Письменное задание A — Выведите полностью, слово в слово, извлечённый текст, приведённый ниже.

В «Иду в путь мой» обнаруживаются и более традиционно-деревенщицкие вещи про чудиков и иван-африканычей, где рассказчик-журналист, обеспечивающий взгляд со стороны, отсутствует. «Деревенские» — говорящее название. «Снятной берег» — как рыболовецкая артель-колхоз с риском для всего дела (сеть может примерзнуть) налавливает много рыбы, выполняет план. «Тимофей» — рассказ о деревенском слепце, которому не дают работать, и он утром тихонько идет косить луг, но в какой-то момент перебарщивает и вторгается в овсяное поле. Женщина хочет его заругать уже, но другой мудрый старик ее останавливает: не трогай, дай пожить-то ему. Еще здесь есть повесть «Радуйся», про Псков и знакомство с археологиней; внимательные читатели романа «Господин Гексоген» найдут ее там практически неизмененной, Проханов никогда не стеснялся вмонтировывать свои старые тексты в новые.

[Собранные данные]
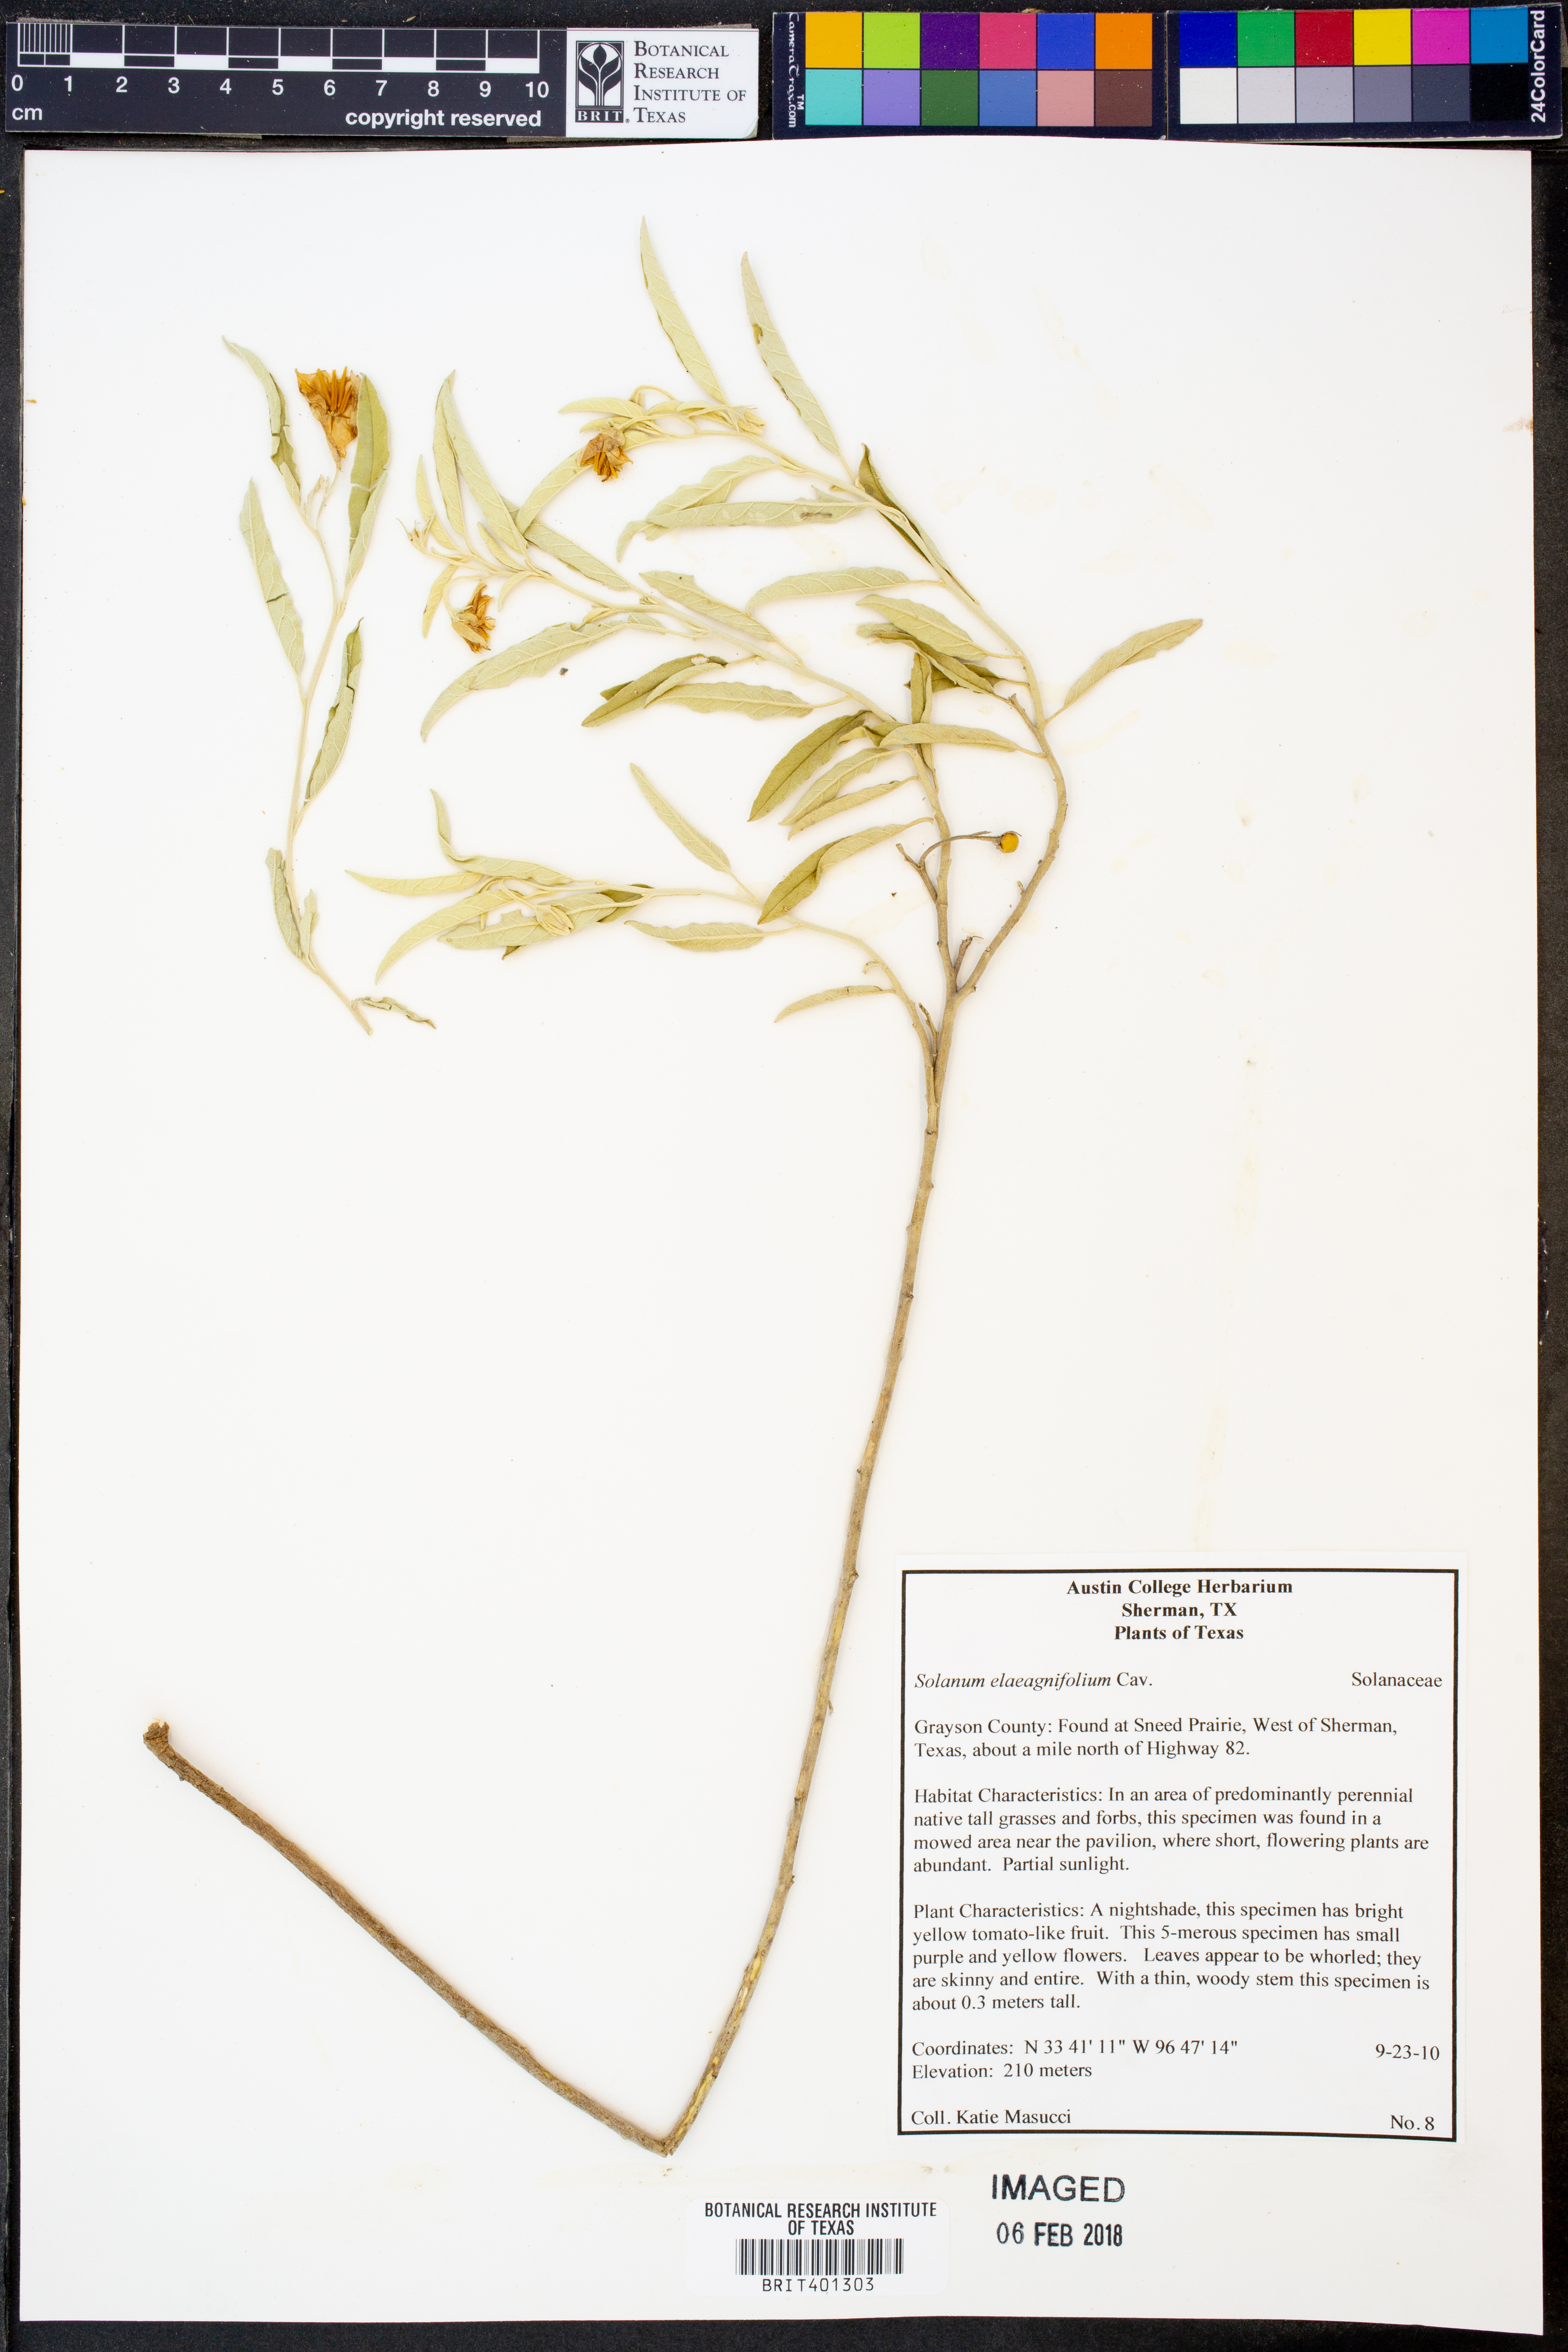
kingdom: Plantae
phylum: Tracheophyta
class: Magnoliopsida
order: Solanales
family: Solanaceae
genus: Solanum
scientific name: Solanum elaeagnifolium
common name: Silverleaf nightshade
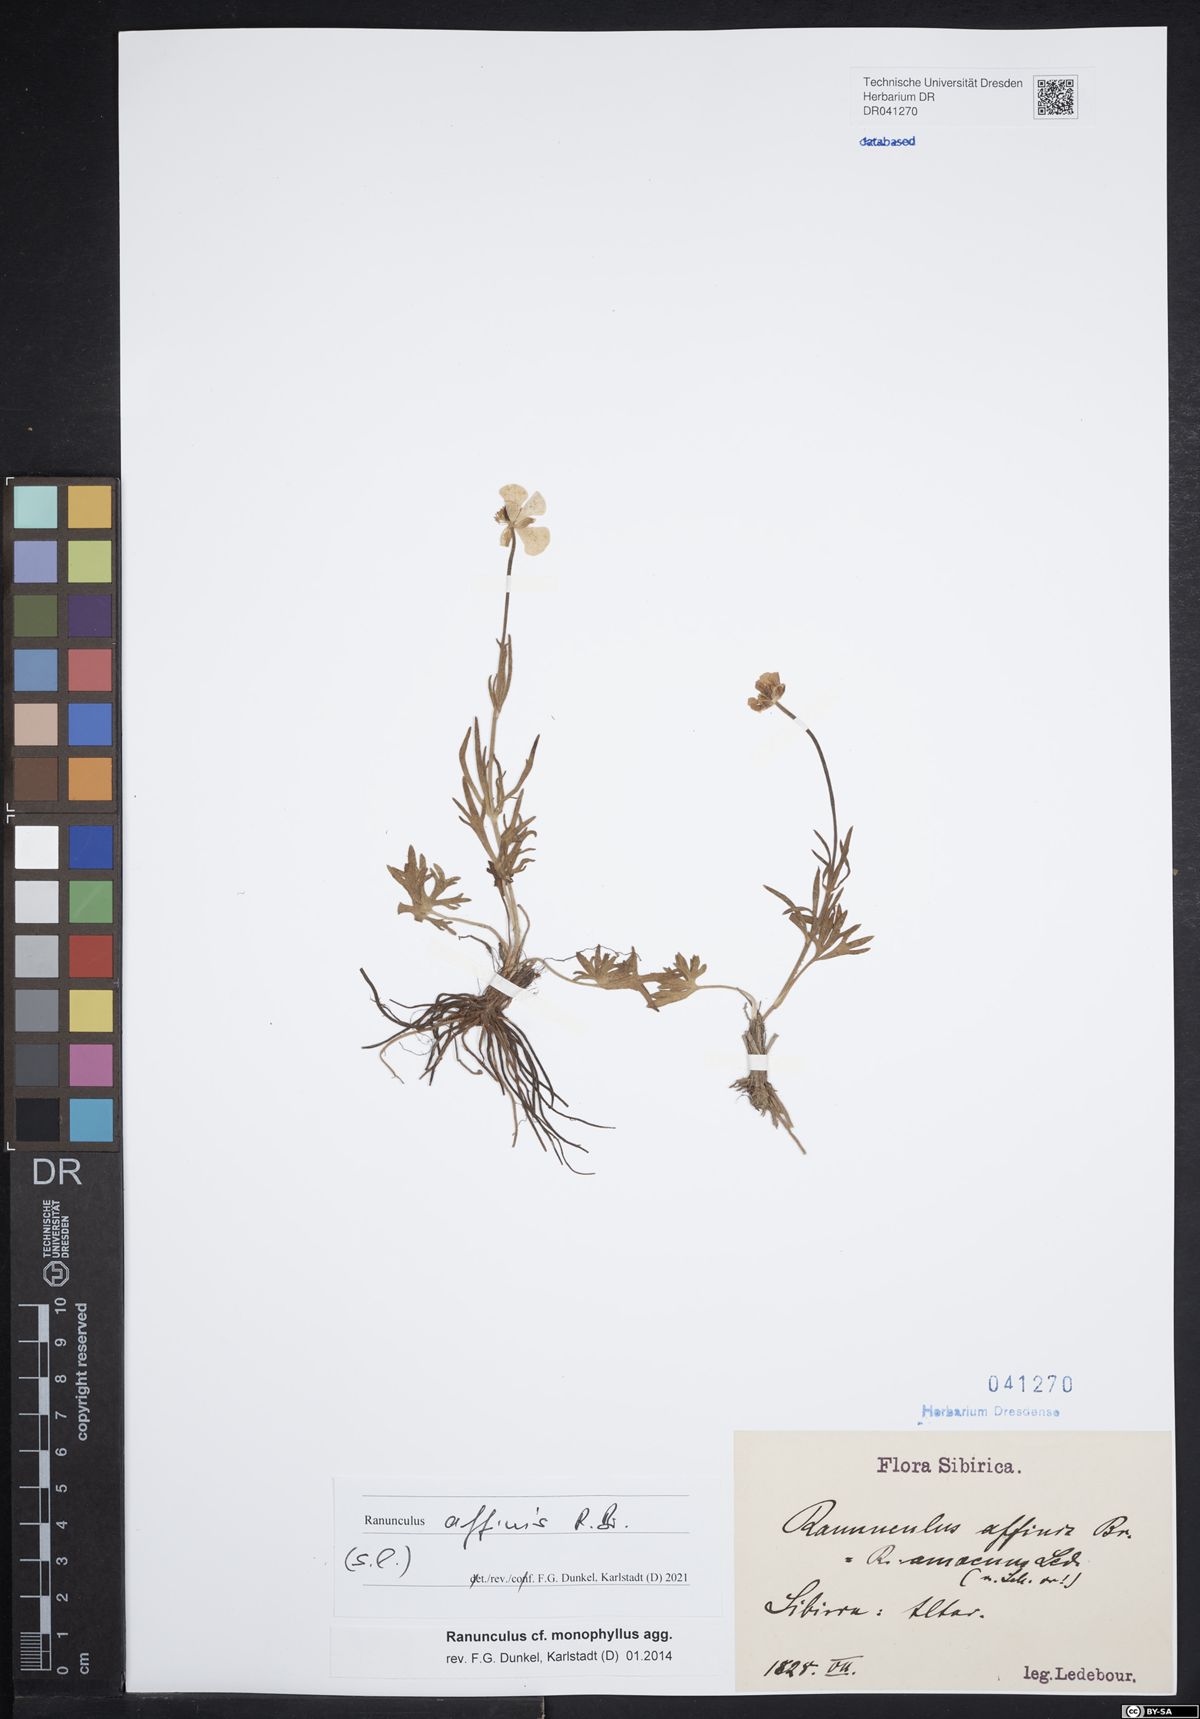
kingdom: Plantae
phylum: Tracheophyta
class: Magnoliopsida
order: Ranunculales
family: Ranunculaceae
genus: Ranunculus
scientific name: Ranunculus arcticus
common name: Bird's-foot buttercup
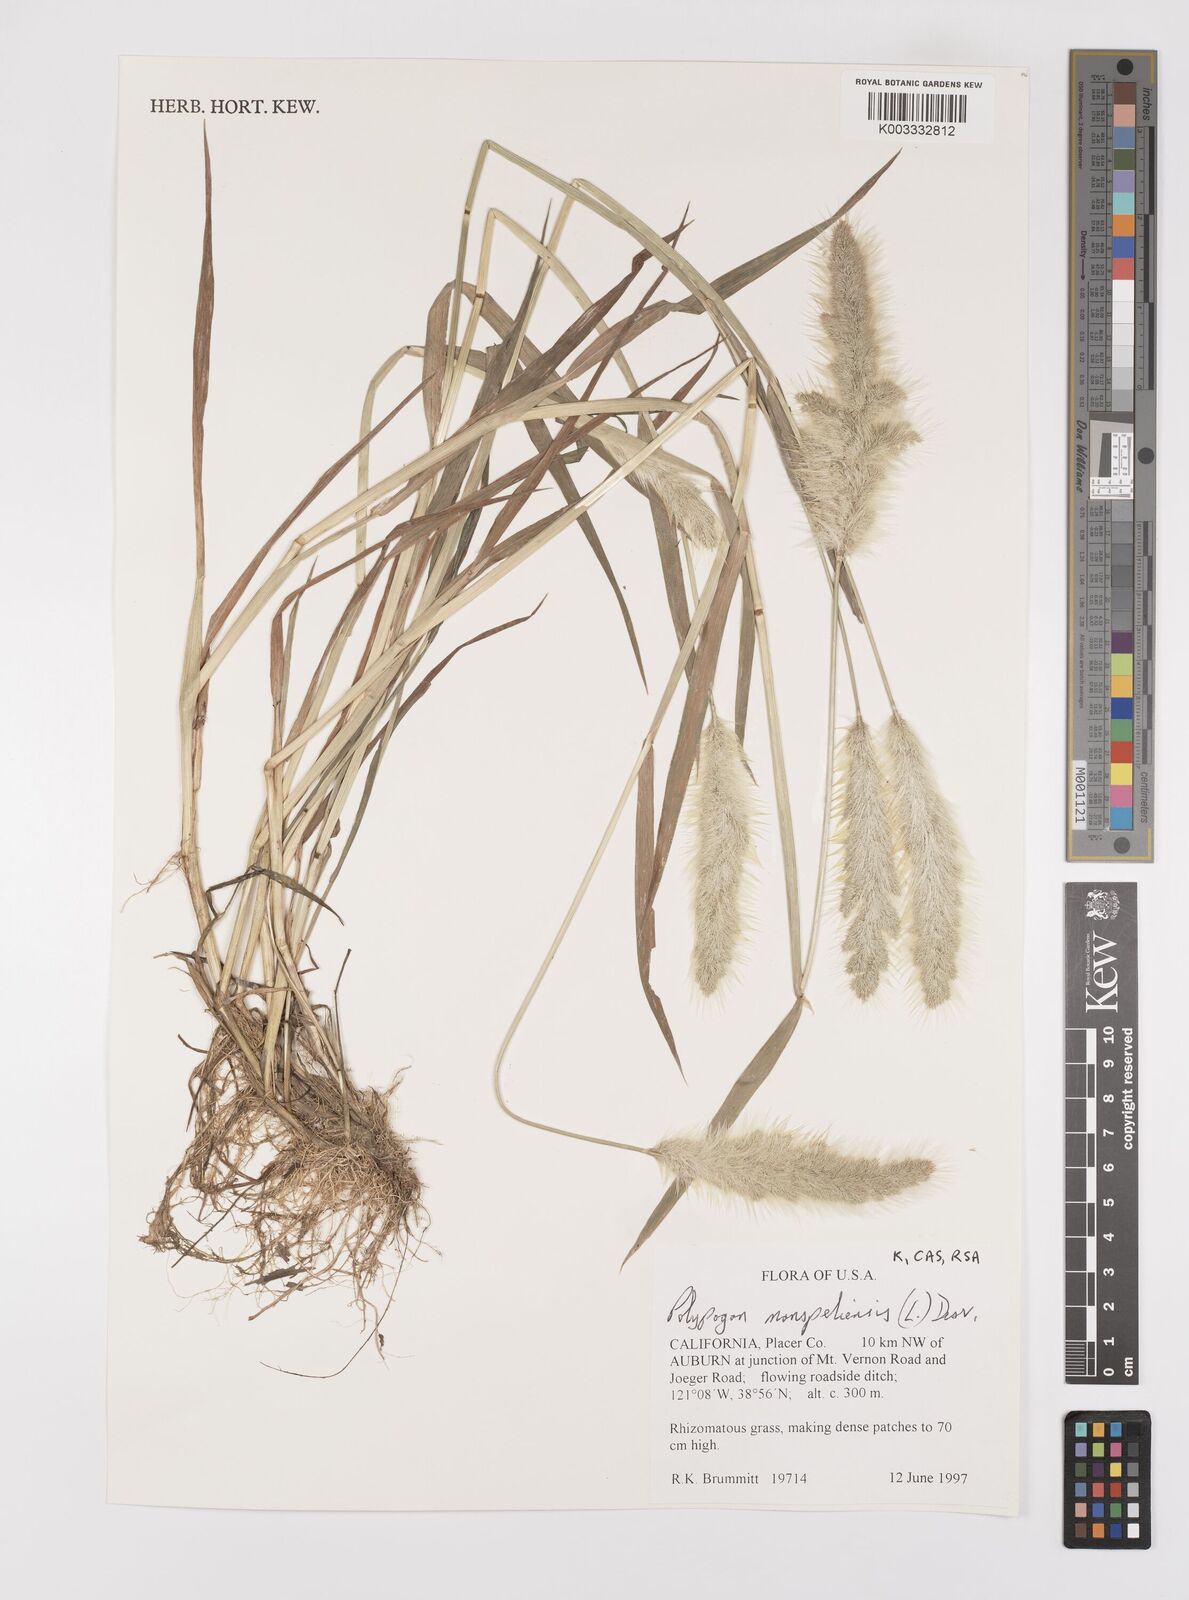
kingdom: Plantae
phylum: Tracheophyta
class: Liliopsida
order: Poales
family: Poaceae
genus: Polypogon
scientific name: Polypogon monspeliensis
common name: Annual rabbitsfoot grass
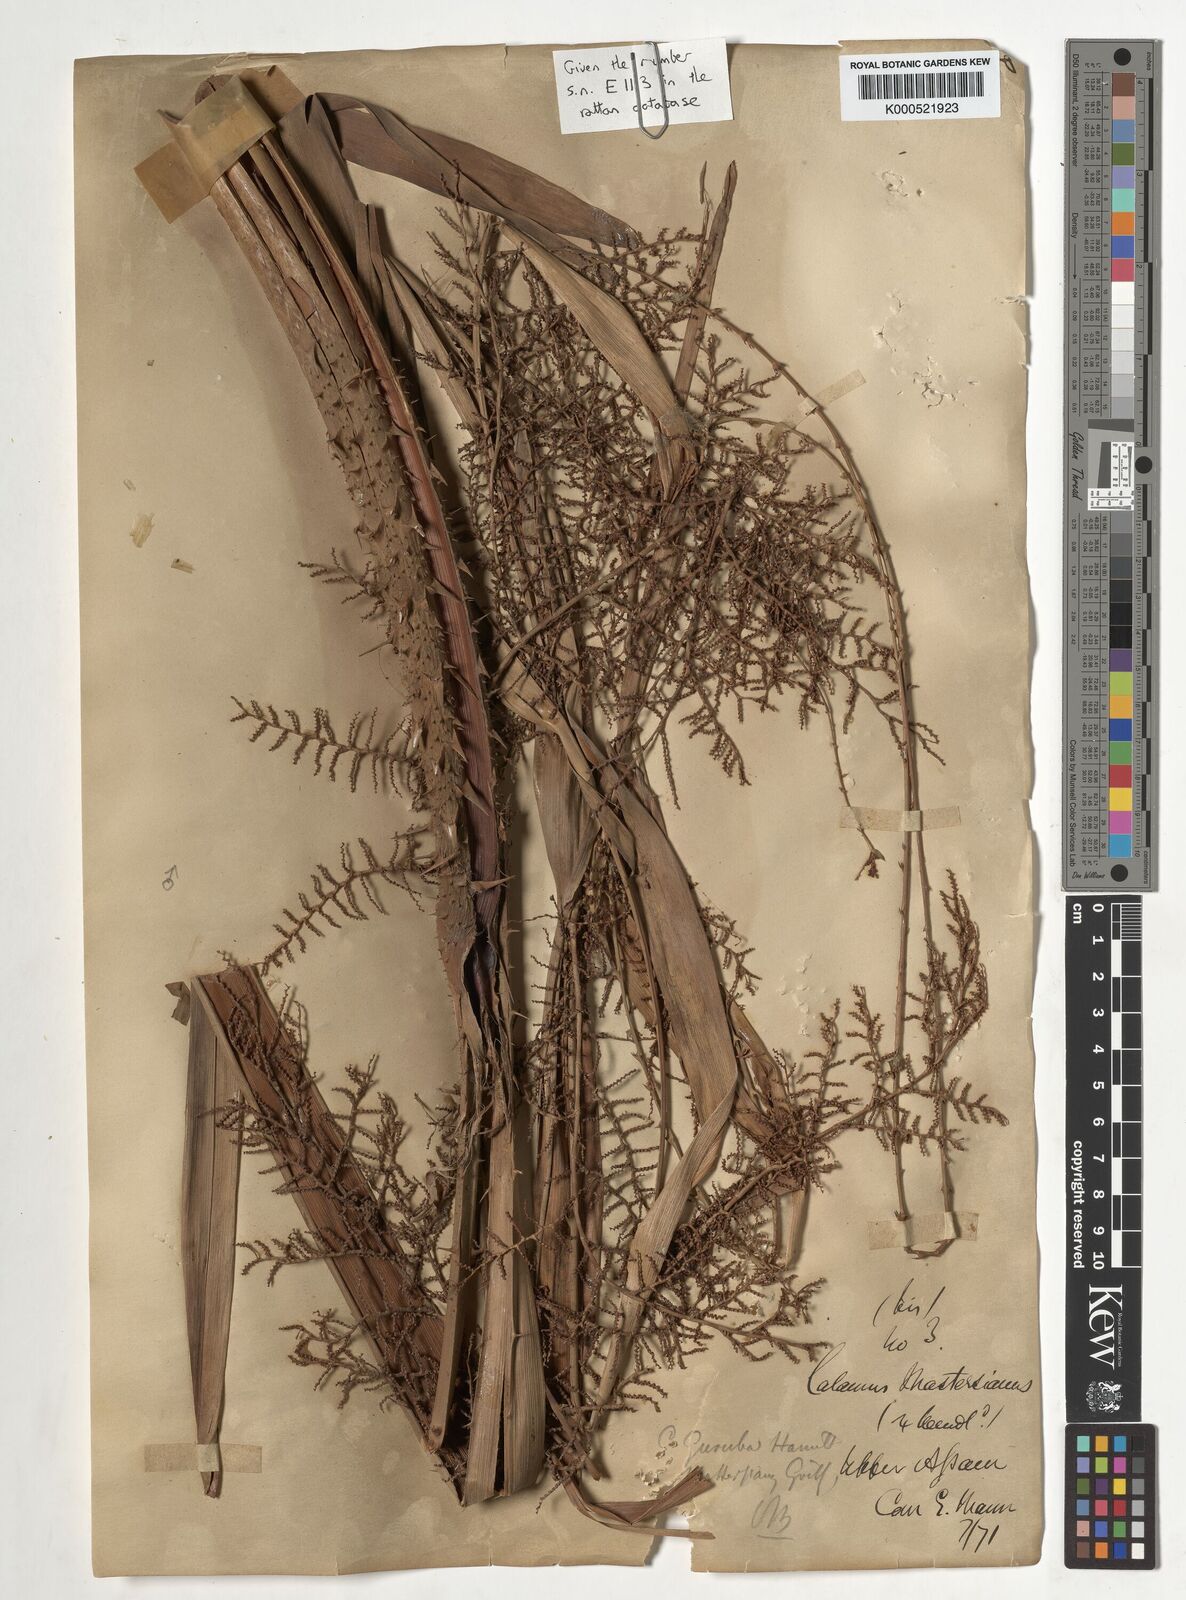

Письменное задание B — Верните без изменений все строки списка выше, пропустив в ответе изображения.

Ответ к упражнению A —
В «Иду в путь мой» обнаруживаются и более традиционно-деревенщицкие вещи про чудиков и иван-африканычей, где рассказчик-журналист, обеспечивающий взгляд со стороны, отсутствует. «Деревенские» — говорящее название. «Снятной берег» — как рыболовецкая артель-колхоз с риском для всего дела (сеть может примерзнуть) налавливает много рыбы, выполняет план. «Тимофей» — рассказ о деревенском слепце, которому не дают работать, и он утром тихонько идет косить луг, но в какой-то момент перебарщивает и вторгается в овсяное поле. Женщина хочет его заругать уже, но другой мудрый старик ее останавливает: не трогай, дай пожить-то ему. Еще здесь есть повесть «Радуйся», про Псков и знакомство с археологиней; внимательные читатели романа «Господин Гексоген» найдут ее там практически неизмененной, Проханов никогда не стеснялся вмонтировывать свои старые тексты в новые.

Ответ к упражнению B —
kingdom: Plantae
phylum: Tracheophyta
class: Magnoliopsida
order: Solanales
family: Solanaceae
genus: Solanum
scientific name: Solanum elaeagnifolium
common name: Silverleaf nightshade
kingdom: Plantae
phylum: Tracheophyta
class: Magnoliopsida
order: Ranunculales
family: Ranunculaceae
genus: Ranunculus
scientific name: Ranunculus arcticus
common name: Bird's-foot buttercup
kingdom: Plantae
phylum: Tracheophyta
class: Liliopsida
order: Poales
family: Poaceae
genus: Polypogon
scientific name: Polypogon monspeliensis
common name: Annual rabbitsfoot grass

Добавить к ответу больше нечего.